From the data below, repeat exactly the lines from the line with "Picture 1: EM" to the line with "Picture 2: 3.6", both included.

Data:
▼
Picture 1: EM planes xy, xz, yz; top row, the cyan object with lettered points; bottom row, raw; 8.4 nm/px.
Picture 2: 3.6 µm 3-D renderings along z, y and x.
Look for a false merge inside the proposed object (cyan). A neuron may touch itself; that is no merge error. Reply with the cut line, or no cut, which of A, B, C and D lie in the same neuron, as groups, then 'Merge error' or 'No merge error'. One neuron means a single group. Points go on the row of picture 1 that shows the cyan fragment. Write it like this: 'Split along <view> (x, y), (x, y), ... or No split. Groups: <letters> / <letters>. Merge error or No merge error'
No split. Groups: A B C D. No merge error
▲
▼
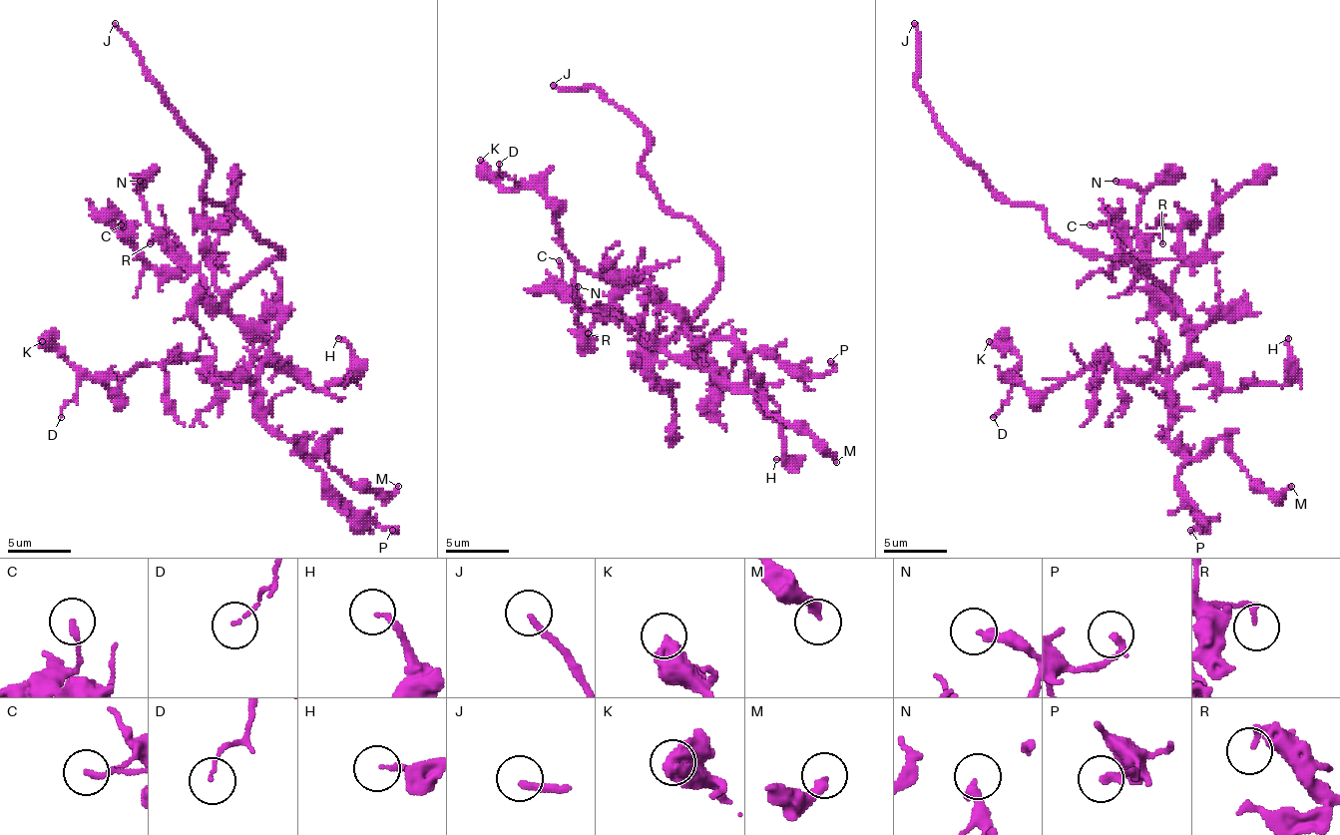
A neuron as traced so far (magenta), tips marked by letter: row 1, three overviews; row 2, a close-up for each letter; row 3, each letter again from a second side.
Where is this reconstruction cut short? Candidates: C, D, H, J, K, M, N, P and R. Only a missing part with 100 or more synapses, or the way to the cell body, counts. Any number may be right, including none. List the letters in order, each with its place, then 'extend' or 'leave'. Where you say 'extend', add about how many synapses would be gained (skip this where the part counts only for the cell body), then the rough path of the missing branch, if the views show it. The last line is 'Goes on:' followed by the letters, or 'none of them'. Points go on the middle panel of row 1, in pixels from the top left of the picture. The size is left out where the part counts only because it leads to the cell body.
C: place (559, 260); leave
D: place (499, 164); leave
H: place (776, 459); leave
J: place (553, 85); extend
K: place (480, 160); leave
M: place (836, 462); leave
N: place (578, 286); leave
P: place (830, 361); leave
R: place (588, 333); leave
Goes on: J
▲
Response below:
Picture 1: EM planes xy, xz, yz; top row, the cyan object with lettered points; bottom row, raw; 8.4 nm/px.
Picture 2: 3.6 µm 3-D renderings along z, y and x.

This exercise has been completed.